Write out every line of the records below without changing anything, and leave the pictures out.

+ + +

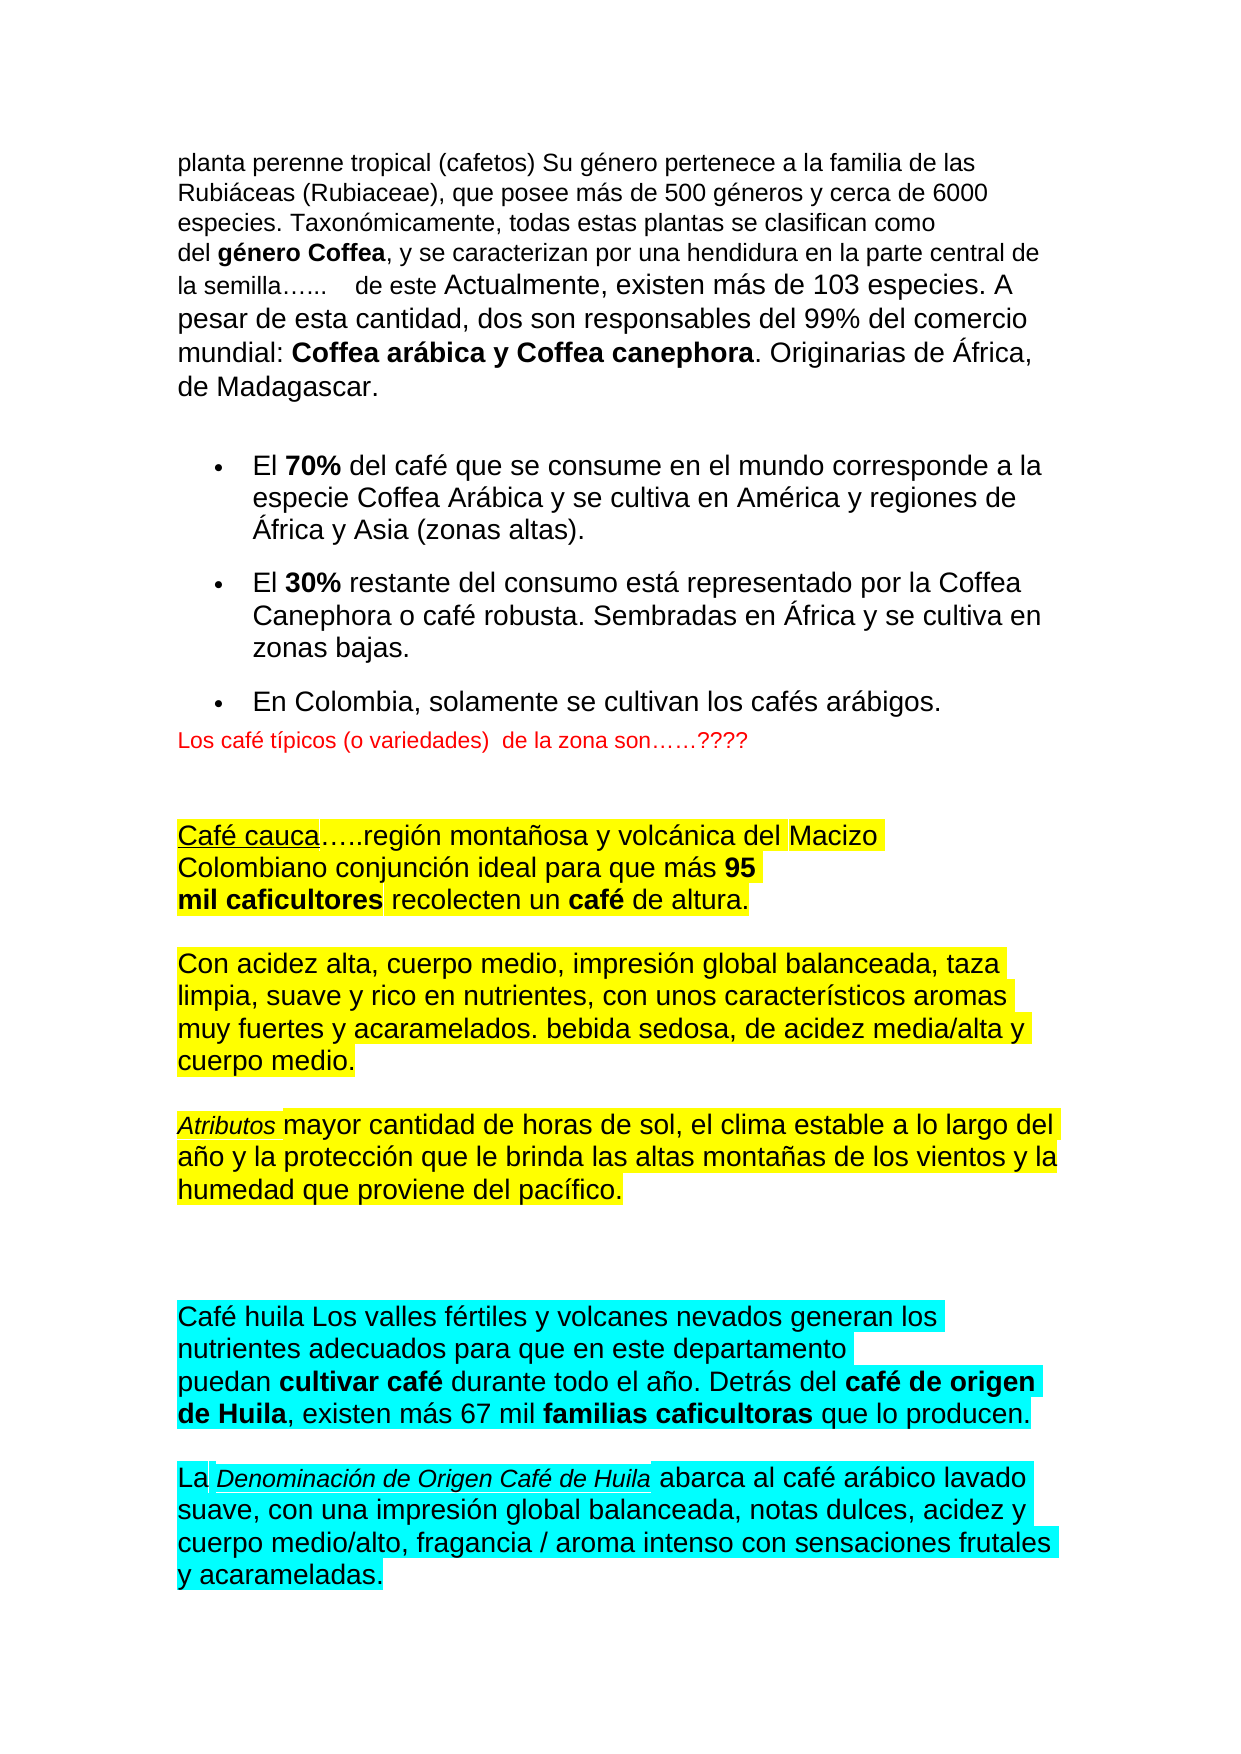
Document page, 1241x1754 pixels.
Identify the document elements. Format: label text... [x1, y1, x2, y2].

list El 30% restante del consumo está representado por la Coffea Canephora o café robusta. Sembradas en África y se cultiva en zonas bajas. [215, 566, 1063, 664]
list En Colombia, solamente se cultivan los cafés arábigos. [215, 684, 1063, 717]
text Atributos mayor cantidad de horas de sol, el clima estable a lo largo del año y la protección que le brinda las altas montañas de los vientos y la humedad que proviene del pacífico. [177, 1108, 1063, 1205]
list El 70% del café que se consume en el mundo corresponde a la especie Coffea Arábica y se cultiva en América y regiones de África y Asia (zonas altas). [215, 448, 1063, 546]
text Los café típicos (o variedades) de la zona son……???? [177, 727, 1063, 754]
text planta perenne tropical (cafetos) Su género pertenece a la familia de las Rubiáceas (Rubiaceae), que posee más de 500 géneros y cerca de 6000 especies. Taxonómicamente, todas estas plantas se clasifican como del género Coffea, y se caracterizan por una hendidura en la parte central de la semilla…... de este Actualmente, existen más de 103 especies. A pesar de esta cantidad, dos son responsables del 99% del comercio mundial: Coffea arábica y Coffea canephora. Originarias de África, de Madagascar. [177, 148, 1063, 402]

+ + +

• Final answer
Document page, 1241x1754 pixels.
Identify the document elements. Format: label text... [x1, y1, x2, y2].

list El 30% restante del consumo está representado por la Coffea Canephora o café robusta. Sembradas en África y se cultiva en zonas bajas. [215, 566, 1063, 664]
list En Colombia, solamente se cultivan los cafés arábigos. [215, 684, 1063, 717]
text Atributos mayor cantidad de horas de sol, el clima estable a lo largo del año y la protección que le brinda las altas montañas de los vientos y la humedad que proviene del pacífico. [177, 1108, 1063, 1205]
list El 70% del café que se consume en el mundo corresponde a la especie Coffea Arábica y se cultiva en América y regiones de África y Asia (zonas altas). [215, 448, 1063, 546]
text Los café típicos (o variedades) de la zona son……???? [177, 727, 1063, 754]
text planta perenne tropical (cafetos) Su género pertenece a la familia de las Rubiáceas (Rubiaceae), que posee más de 500 géneros y cerca de 6000 especies. Taxonómicamente, todas estas plantas se clasifican como del género Coffea, y se caracterizan por una hendidura en la parte central de la semilla…... de este Actualmente, existen más de 103 especies. A pesar de esta cantidad, dos son responsables del 99% del comercio mundial: Coffea arábica y Coffea canephora. Originarias de África, de Madagascar. [177, 148, 1063, 402]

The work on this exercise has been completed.